The Redefinition of Color: Our Review of ‘Belle De Jour’

Posted in Movies, Theatrical by - July 25, 2018
The Redefinition of Color: Our Review of ‘Belle De Jour’

Luis Bunuel uses colour so well in Belle de Jour, with its accents and textures. For its 50th anniversary someone decided to restore the movie in 4k . Through painstaking work, audiences could literally feel Bunuel as he gazes upon Severine (Catherine Deneuve), a bored housewife. This restoration even highlights the crispness of the autumn leaves that she walks through in Paris. It also reminds us of Deneuve at her best. She shows her discontent even when she’s far from the camera or when other people are larger within the frame. She evinces this while resplendently wearing fashions of that time.

Wanting moments of escape, Severine becomes Belle de Jour, a sex worker who fits within the Parisian market. This is still a man’s version of that kind of work, but it’s more complex than your average male gaze. She and her body parts are fetish objects, fantasies, despite of the sexuality of the director. But Bunuel searches for an interior process within Severine, asking the whys and the hows. Female ‘irrationality’ fascinates him the same way female directors lock in on male bewilderment. What do women say to each other, and think about each other’s looks and abilities, he seemingly asks.

The restorations brings for the vision that Bunuel has of Paris. A city that has remnants of the Gilded Age and the postmodern one. A place where the rich still ride in horse carriages even though cars are available. Where fantasies come true and where Belle fulfills them. She introduces herself to clients as Belle as if Severine didn’t exist. The visuals also reinforce how boring these men are with their linty black suits. Men who need fantasy and who need women like Belle. Men feeling the need to belittle Belle, calling her a girl although she’s clearly a woman.
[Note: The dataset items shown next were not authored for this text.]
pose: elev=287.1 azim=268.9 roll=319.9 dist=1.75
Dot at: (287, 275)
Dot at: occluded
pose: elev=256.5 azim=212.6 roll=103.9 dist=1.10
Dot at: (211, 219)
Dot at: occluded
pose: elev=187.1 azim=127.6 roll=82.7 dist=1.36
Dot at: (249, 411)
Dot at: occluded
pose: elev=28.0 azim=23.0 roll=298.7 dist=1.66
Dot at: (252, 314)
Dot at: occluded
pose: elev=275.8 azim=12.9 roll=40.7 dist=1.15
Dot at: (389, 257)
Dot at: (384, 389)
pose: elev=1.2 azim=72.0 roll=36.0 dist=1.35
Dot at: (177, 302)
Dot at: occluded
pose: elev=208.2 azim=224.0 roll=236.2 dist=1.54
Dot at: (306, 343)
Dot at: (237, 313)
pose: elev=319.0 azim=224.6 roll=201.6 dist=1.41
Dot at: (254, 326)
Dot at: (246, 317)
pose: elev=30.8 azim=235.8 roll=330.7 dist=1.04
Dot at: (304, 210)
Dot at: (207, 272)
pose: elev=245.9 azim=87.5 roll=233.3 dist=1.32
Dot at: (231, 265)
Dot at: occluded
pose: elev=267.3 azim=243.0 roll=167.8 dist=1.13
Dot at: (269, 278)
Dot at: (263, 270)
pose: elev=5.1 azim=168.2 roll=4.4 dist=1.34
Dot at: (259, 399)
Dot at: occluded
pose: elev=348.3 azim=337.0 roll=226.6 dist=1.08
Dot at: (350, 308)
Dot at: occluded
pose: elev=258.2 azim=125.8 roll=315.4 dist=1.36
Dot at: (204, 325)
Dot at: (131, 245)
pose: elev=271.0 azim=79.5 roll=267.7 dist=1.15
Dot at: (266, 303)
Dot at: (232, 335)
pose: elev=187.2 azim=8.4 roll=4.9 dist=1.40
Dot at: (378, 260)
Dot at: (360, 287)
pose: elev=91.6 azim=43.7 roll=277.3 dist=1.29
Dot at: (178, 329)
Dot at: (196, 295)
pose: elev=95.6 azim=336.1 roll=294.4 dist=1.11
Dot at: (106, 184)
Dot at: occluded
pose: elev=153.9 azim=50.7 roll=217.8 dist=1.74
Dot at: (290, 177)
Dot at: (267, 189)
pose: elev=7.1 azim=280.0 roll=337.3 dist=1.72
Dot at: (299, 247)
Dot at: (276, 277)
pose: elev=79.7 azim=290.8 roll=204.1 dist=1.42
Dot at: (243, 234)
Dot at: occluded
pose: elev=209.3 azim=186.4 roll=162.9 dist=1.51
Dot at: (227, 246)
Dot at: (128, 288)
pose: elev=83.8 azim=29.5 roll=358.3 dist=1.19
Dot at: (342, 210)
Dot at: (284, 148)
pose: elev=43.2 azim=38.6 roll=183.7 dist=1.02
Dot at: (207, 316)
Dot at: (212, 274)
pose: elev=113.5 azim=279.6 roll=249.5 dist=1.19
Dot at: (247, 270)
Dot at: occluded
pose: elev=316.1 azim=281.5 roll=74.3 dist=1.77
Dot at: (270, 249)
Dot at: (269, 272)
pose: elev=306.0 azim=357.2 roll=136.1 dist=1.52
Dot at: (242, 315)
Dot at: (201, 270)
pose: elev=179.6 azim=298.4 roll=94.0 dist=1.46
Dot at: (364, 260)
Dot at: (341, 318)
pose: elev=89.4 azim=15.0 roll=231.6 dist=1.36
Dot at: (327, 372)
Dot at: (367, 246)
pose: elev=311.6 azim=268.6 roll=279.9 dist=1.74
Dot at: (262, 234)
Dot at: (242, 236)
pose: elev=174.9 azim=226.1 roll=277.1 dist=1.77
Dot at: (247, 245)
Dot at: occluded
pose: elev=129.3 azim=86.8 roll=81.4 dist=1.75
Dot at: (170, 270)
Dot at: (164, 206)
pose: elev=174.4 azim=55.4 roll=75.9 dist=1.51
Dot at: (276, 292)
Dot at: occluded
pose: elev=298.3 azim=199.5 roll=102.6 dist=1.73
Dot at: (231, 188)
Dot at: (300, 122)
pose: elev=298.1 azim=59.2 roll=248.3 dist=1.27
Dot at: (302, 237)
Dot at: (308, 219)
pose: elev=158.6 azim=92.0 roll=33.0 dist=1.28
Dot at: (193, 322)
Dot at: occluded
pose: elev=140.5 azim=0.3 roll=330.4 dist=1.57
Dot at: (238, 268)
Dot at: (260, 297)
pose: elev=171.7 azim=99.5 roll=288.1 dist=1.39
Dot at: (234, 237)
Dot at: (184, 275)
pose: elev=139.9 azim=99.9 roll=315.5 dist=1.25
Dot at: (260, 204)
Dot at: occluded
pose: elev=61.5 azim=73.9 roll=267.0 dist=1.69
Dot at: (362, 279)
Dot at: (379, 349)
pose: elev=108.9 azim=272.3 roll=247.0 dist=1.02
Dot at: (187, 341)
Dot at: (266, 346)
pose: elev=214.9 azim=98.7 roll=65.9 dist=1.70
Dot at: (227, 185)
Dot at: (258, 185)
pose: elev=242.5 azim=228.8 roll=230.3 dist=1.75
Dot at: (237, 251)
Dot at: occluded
Bunuel lived both through the prurient Roaring Twenties and uses that lens to portray the Sexual Revolution. This, as many female critics would say truthfully, was a movement that benefited men. We don’t only see Belle, her Madam Anais (Genevieve Page), and the other women. We also see the clients. This includes some crass Spanish gangster named Hyppolite (Francisco Rabal). He’s the kind who violentlys steal from a cops to visit the brothel. The women resent him but Bunuel downplays that conflict that everyone in the service industry faces. Bunuel captures the women’s pensiveness in the face of constant danger.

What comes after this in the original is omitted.